After a decade of international support in the form of the Regional Assistance Mission to Solomon Islands, or RAMSI, there's still doubt as to whether the country will remain peaceful.
Australia and New Zealand have spent almost $3 billion on RAMSI - an operation that has involved thousands of soldiers, police and civilians from around the Pacific.
The country is considered stable now and so last month all troops were withdrawn and the mission downsized to policing only.
Annell Husband filed this report.
Cultural difference was a key factor in the five-year conflict known as the 'ethnic tensions' in which hundreds of people were killed, maimed and tortured and thousands of others forced to flee their homes.
REUBEN MOLI: According to historical books, the northern part of Malaita is very dangerous, meaning people eat people. In my forefathers' times, when they see a white person like you, you are just a meal for the evening. Here you can walk freely without being a meal for us this evening.
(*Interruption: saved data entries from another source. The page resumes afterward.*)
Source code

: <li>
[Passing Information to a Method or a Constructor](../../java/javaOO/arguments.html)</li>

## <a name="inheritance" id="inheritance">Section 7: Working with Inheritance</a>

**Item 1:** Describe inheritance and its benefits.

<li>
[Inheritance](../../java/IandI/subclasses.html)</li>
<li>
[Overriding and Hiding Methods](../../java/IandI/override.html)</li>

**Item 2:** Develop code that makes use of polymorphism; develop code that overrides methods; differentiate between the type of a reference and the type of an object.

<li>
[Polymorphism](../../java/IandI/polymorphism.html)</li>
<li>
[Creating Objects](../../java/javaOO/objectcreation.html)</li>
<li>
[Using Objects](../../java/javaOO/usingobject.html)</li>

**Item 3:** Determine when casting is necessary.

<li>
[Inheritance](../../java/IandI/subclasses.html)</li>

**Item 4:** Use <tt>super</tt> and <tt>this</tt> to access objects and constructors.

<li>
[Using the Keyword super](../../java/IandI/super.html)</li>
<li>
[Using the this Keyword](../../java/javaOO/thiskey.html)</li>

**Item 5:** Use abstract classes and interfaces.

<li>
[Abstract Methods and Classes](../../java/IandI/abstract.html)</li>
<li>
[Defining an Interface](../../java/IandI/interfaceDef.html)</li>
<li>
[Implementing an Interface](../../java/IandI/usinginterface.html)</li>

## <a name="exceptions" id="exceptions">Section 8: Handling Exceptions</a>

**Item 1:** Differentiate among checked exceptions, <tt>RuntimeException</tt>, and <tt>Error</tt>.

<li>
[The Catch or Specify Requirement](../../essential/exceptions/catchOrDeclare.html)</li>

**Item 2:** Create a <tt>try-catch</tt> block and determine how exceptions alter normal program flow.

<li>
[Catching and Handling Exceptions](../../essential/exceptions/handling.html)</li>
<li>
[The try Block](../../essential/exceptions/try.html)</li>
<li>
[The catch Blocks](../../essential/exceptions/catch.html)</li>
Reuben Moli is an elder of Fiu village in Malaita province and was the provincial premier when RAMSI arrived in 2003. With the co-operation of the solo people, RAMSI soldiers and police were swiftly successful in returning the country to the rule of law. In the decade since then, RAMSI's achievements in the areas of government reform and economic rehabilitation have been considerable. Still, the work will continue under bilateral agreements with New Zealand and Australia. But many Honiara locals are apprehensive about life without the soldiers. New Zealand's defence minister Jonathan Coleman who was there for celebrations marking RAMSI's 10th anniversary says the departure of troops always creates anxiety amongst a local population.
JONATHAN COLEMAN: Whether it's troops leaving Afghanistan or troops leaving here, the mission wouldn't be coming to an end unless there was a very high degree of confidence on the military and government and governance side that things are on the right track.
Another key factor in the tensions was the breakdown of the Royal Solomon Islands Police Force. And after 10 years of RAMSI support officials consider it far stronger. But public distrust of local officers is widespread. And Loise Loong, a youth leader in Malaita, is among many who are happy RAMSI police are staying on for four years.
LOISE LOONG: Once I had a family problem in the village. Then I called the police. No police came. So I called the RAMSI police, and then RAMSI came over to my home.
An accounting student from Isabel Province at the University of the South Pacific Ata Kodomo says ideally the RAMSI soldiers would stay on, too.
ATA KODOMO: Even though they have been left us, it depends on us, the Solomon Islands people, to control themselves, so that they should show that it is easier for our soldiers - our police - to control our country. It depends on the individual behaviours.
ANNELL HUSBAND: So people have to be good citizens?
ATA KODOMO: Yes.
But Clive Moore of the University of Queensland in Brisbane holds grave fears in relation to the growing underclass of unemployed young people in Honiara.
CLIVE MOORE: They can become quite explosive and they can be led very easily. And eventually all you can do, as a middle class, is fortify yourself and live behind barbed wire. Now, that's not what has happened so far in Honiara, but as people become more disenchanted, it has the potential to become another Port Moresby.